### WHAT YOU HAVE TO DO:
Copy the listing below exactly. Pictures stay out of it.
++++++++++
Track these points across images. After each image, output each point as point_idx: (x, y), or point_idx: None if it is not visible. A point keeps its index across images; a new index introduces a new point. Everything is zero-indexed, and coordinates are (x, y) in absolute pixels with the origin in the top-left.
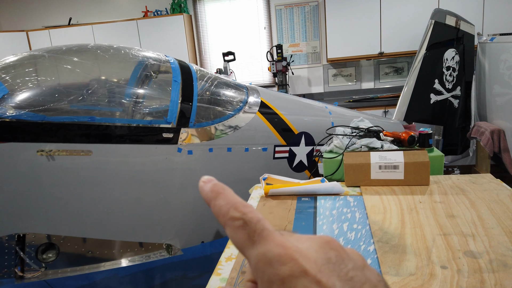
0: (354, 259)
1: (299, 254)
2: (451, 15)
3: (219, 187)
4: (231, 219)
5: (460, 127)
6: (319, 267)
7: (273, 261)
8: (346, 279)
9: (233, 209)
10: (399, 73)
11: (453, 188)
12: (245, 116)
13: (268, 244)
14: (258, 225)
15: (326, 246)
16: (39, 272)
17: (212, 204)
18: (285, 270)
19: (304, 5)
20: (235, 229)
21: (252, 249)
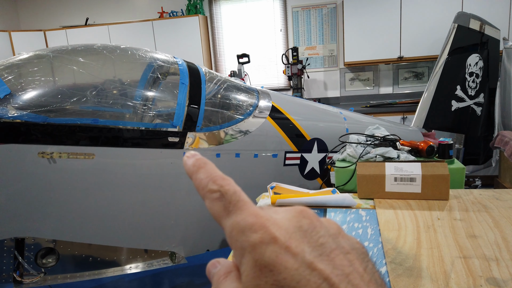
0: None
1: (270, 222)
2: (475, 19)
3: (201, 161)
4: (209, 191)
5: (483, 136)
6: (290, 234)
7: (245, 229)
8: (316, 245)
9: (212, 182)
10: (419, 78)
11: (475, 204)
12: (255, 121)
13: (242, 213)
14: (233, 197)
15: (299, 215)
16: (38, 278)
17: (194, 177)
18: (255, 237)
19: (322, 7)
20: (212, 201)
21: (227, 219)
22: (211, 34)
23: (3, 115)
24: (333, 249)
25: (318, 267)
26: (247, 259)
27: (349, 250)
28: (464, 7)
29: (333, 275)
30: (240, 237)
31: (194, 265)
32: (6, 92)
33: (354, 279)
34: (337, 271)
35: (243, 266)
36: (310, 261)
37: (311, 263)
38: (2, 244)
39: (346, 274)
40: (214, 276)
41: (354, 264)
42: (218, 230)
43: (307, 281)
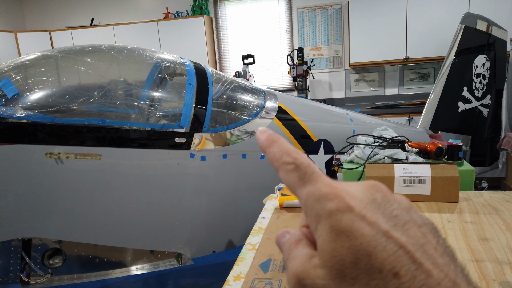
++++++++++
### RESPONSE BOX:
Track these points across images. After each image, output each point as point_idx: (x, y), or point_idx: None if it is not visible. A point keeps its index across images; a new index introduces a new point. Everything is zero-indexed, and coordinates are (x, y) in absolute pixels with the origin in the top-left.
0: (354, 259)
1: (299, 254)
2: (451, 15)
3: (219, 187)
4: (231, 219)
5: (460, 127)
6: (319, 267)
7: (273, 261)
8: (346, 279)
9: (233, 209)
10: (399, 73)
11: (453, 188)
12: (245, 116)
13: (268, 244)
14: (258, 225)
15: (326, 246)
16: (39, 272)
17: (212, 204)
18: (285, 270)
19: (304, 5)
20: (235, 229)
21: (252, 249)
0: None
1: (270, 222)
2: (475, 19)
3: (201, 161)
4: (209, 191)
5: (483, 136)
6: (290, 234)
7: (245, 229)
8: (316, 245)
9: (212, 182)
10: (419, 78)
11: (475, 204)
12: (255, 121)
13: (242, 213)
14: (233, 197)
15: (299, 215)
16: (38, 278)
17: (194, 177)
18: (255, 237)
19: (322, 7)
20: (212, 201)
21: (227, 219)
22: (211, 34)
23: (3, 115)
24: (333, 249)
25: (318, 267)
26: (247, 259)
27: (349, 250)
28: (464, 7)
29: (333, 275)
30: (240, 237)
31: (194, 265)
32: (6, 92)
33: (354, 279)
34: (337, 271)
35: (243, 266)
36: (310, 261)
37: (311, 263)
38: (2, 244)
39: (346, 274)
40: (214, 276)
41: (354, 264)
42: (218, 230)
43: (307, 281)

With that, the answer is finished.